§ Vorliegender Text
_ _ _ _ _

Anzumerken bleibt nur noch, dass - selbst wenn man zugunsten der Klägerin eine Verletzung von Informationspflichten seitens der Beklagten unterstellt - sie dies gleichwohl der erfolgten Festsetzung voraussichtlich im Hinblick auf die gemäß § 11 Abs. 1 Nr. 5a NKAG entsprechend anzuwendende Regelung des § 226 Abs. 3 AO nicht mit Erfolg entgegensetzen könnte, weil der Abgabenpflichtige gegen Ansprüche aus dem Abgabenschuldverhältnis nur mit - hier gerade nicht gegebenen - unbestrittenen oder rechtskräftig festgestellten Gegenansprüchen aufrechnen kann.

30

Die Kostenentscheidung beruht auf § 154 Abs. 1 VwGO. Die Entscheidung über die vorläufige Vollstreckbarkeit folgt aus § 167 Abs. 2 VwGO in Verbindung mit §§ 708 Nr. 11, 711 Zivilprozessordnung (ZPO).

_ _ _ _ _

§ Datensatzeinträge

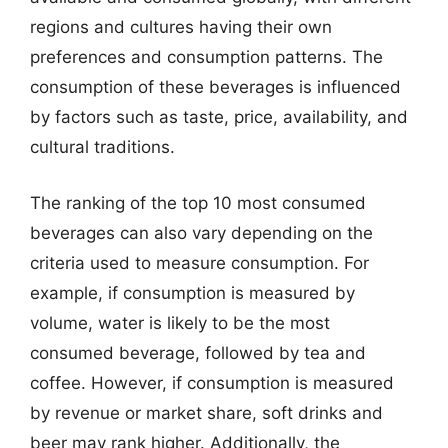
regions and cultures having their own
preferences and consumption patterns. The
consumption of these beverages is influenced
by factors such as taste, price, availability, and
cultural traditions.
The ranking of the top 10 most consumed
beverages can also vary depending on the
criteria used to measure consumption. For
example, if consumption is measured by
volume, water is likely to be the most
consumed beverage, followed by tea and
coffee. However, if consumption is measured
by revenue or market share, soft drinks and
beer may rank higher. Additionally, the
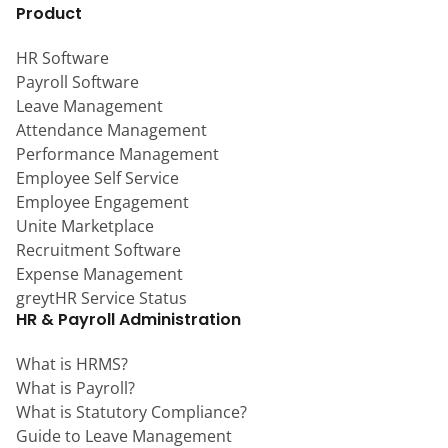
Product
HR Software
Payroll Software
Leave Management
Attendance Management
Performance Management
Employee Self Service
Employee Engagement
Unite Marketplace
Recruitment Software
Expense Management
greytHR Service Status
HR & Payroll Administration
What is HRMS?
What is Payroll?
What is Statutory Compliance?
Guide to Leave Management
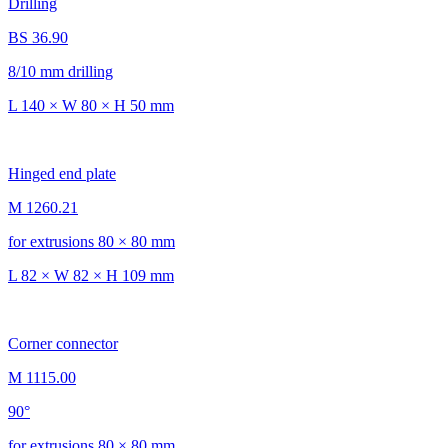
Drilling
BS 36.90
8/10 mm drilling
L 140 × W 80 × H 50 mm
Hinged end plate
M 1260.21
for extrusions 80 × 80 mm
L 82 × W 82 × H 109 mm
Corner connector
M 1115.00
90°
for extrusions 80 × 80 mm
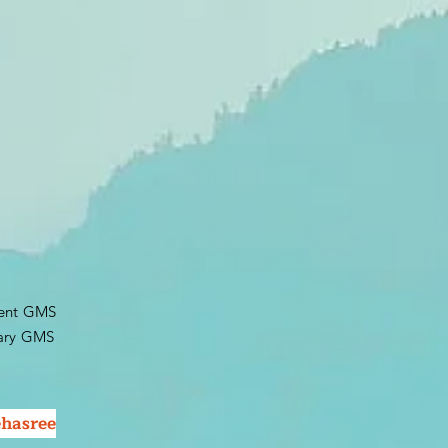
dent GMS
y GMS​
hasree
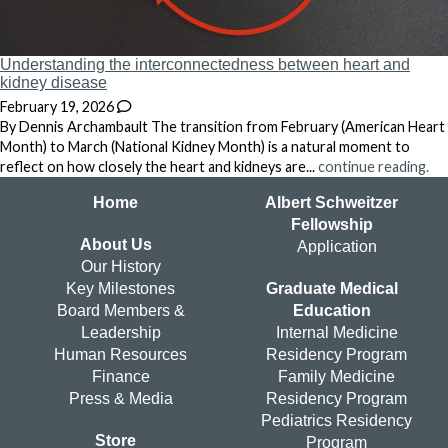
Understanding the interconnectedness between heart and
kidney disease
February 19, 2026
By Dennis Archambault The transition from February (American Heart
Month) to March (National Kidney Month) is a natural moment to
reflect on how closely the heart and kidneys are...
continue reading.
Home
Albert Schweitzer
Fellowship
About Us
Application
Our History
Key Milestones
Graduate Medical
Board Members &
Education
Leadership
Internal Medicine
Human Resources
Residency Program
Finance
Family Medicine
Press & Media
Residency Program
Pediatrics Residency
Store
Program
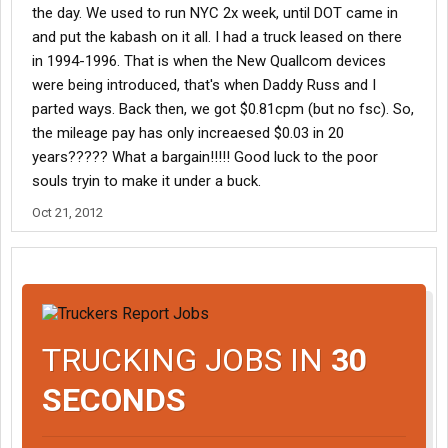
the day. We used to run NYC 2x week, until DOT came in
and put the kabash on it all. I had a truck leased on there
in 1994-1996. That is when the New Quallcom devices
were being introduced, that's when Daddy Russ and I
parted ways. Back then, we got $0.81cpm (but no fsc). So,
the mileage pay has only increaesed $0.03 in 20
years????? What a bargain!!!!! Good luck to the poor
souls tryin to make it under a buck.
Oct 21, 2012
TRUCKING JOBS IN
30
SECONDS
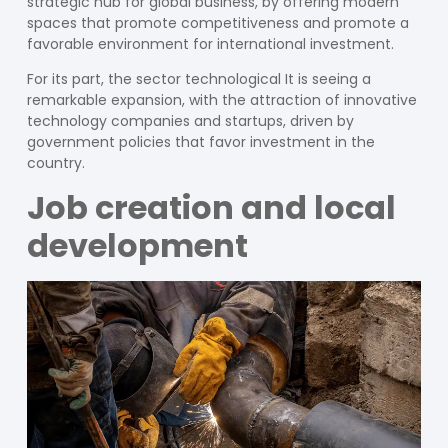
strategic hub for global business, by offering modern
spaces that promote competitiveness and promote a
favorable environment for international investment.
For its part, the sector
technological
It is seeing a
remarkable expansion, with the attraction of innovative
technology companies and startups, driven by
government policies that favor investment in the
country.
Job creation and local
development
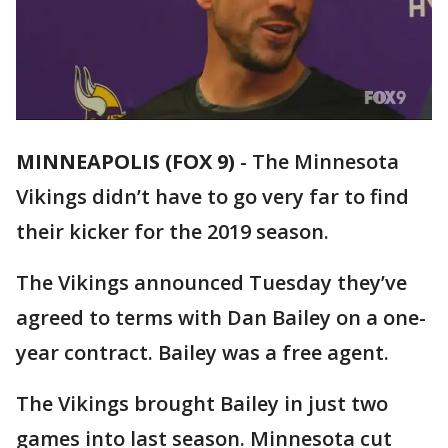
MINNEAPOLIS (FOX 9)
-
The Minnesota
Vikings didn’t have to go very far to find
their kicker for the 2019 season.
The Vikings announced Tuesday they’ve
agreed to terms with Dan Bailey on a one-
year contract. Bailey was a free agent.
The Vikings brought Bailey in just two
games into last season. Minnesota cut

_ _ _ _ _

§ Aufgaben
**a.** Auf welcher Vorschrift beruht laut dem vorliegenden Text die Kostenentscheidung?
**b.** Schreiben Sie aus dem vorliegenden Text den Abschnitt von „Die Kostenentscheidung beruht“ bis „711 Zivilprozessordnung (ZPO).“ wortgetreu ab.

§ Lösungen
**a.** Auf § 154 Abs. 1 VwGO.

**b.**
Die Kostenentscheidung beruht auf § 154 Abs. 1 VwGO. Die Entscheidung über die vorläufige Vollstreckbarkeit folgt aus § 167 Abs. 2 VwGO in Verbindung mit §§ 708 Nr. 11, 711 Zivilprozessordnung (ZPO).